__WHAT IS REQUIRED__
List, from the lines below, each one with "addition" in it.
+ + +
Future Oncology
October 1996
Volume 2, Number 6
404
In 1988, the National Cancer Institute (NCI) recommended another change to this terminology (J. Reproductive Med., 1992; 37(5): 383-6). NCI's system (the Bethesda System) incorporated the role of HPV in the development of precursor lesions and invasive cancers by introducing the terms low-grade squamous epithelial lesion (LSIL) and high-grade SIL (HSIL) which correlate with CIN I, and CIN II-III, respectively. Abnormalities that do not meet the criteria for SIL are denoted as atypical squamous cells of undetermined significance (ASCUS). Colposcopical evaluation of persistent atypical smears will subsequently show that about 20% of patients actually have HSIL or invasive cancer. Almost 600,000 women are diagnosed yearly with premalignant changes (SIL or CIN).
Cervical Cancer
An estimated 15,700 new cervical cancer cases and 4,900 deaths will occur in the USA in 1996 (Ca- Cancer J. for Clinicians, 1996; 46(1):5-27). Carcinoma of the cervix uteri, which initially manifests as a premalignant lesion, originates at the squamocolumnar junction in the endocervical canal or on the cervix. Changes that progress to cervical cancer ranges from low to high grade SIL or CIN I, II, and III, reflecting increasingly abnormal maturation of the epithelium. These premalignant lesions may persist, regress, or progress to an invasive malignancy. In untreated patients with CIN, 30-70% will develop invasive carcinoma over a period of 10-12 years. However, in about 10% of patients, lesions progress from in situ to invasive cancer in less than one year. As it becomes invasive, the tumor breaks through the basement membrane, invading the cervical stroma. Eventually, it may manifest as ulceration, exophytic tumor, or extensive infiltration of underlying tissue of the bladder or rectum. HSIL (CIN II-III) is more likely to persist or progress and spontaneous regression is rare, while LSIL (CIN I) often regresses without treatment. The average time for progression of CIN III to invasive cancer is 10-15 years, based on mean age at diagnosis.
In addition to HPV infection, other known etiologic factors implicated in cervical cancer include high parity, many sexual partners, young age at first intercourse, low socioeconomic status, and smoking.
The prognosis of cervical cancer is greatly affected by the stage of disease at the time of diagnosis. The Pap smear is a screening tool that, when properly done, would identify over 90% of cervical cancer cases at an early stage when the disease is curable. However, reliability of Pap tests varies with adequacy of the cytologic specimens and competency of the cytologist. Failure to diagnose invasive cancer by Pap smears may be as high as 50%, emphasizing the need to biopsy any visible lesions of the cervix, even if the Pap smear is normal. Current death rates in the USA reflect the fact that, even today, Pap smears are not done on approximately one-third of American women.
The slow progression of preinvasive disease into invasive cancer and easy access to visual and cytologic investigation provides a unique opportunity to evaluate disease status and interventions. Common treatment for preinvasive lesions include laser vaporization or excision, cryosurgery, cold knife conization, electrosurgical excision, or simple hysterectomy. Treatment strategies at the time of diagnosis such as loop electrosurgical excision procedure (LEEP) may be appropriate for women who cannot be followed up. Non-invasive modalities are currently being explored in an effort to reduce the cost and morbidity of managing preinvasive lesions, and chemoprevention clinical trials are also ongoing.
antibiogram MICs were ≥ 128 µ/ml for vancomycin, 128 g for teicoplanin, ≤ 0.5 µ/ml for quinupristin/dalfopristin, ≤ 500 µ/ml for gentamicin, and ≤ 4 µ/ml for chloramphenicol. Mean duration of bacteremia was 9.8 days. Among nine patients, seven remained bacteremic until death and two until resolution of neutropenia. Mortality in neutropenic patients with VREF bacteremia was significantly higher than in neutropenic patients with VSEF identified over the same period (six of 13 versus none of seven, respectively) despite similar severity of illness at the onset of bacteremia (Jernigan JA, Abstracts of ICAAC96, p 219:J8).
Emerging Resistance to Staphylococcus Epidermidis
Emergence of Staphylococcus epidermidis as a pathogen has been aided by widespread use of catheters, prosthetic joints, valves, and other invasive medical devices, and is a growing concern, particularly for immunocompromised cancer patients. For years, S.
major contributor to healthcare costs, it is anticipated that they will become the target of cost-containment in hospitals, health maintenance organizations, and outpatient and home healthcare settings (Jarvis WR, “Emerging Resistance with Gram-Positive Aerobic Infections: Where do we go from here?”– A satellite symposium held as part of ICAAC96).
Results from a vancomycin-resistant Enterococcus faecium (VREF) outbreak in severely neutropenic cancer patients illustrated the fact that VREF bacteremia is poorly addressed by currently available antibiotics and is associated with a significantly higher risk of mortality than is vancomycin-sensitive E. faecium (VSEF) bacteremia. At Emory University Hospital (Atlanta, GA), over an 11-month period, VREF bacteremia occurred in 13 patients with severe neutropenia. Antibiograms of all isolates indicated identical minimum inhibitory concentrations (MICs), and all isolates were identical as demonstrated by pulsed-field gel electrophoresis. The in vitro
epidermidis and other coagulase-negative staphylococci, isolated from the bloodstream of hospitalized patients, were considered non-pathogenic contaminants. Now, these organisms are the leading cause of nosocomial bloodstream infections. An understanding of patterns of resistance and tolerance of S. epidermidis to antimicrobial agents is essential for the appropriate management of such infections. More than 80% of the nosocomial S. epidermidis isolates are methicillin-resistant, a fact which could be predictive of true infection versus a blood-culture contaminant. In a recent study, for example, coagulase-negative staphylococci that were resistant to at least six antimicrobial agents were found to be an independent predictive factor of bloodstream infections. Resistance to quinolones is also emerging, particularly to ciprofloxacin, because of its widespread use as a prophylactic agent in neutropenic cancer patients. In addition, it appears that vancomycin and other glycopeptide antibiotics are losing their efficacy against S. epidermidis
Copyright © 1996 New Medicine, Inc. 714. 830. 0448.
+ + +
__TASK RESULT__
In addition to HPV infection, other known etiologic factors implicated in cervical cancer include high parity, many sexual partners, young age at first intercourse, low socioeconomic status, and smoking.
epidermidis and other coagulase-negative staphylococci, isolated from the bloodstream of hospitalized patients, were considered non-pathogenic contaminants. Now, these organisms are the leading cause of nosocomial bloodstream infections. An understanding of patterns of resistance and tolerance of S. epidermidis to antimicrobial agents is essential for the appropriate management of such infections. More than 80% of the nosocomial S. epidermidis isolates are methicillin-resistant, a fact which could be predictive of true infection versus a blood-culture contaminant. In a recent study, for example, coagulase-negative staphylococci that were resistant to at least six antimicrobial agents were found to be an independent predictive factor of bloodstream infections. Resistance to quinolones is also emerging, particularly to ciprofloxacin, because of its widespread use as a prophylactic agent in neutropenic cancer patients. In addition, it appears that vancomycin and other glycopeptide antibiotics are losing their efficacy against S. epidermidis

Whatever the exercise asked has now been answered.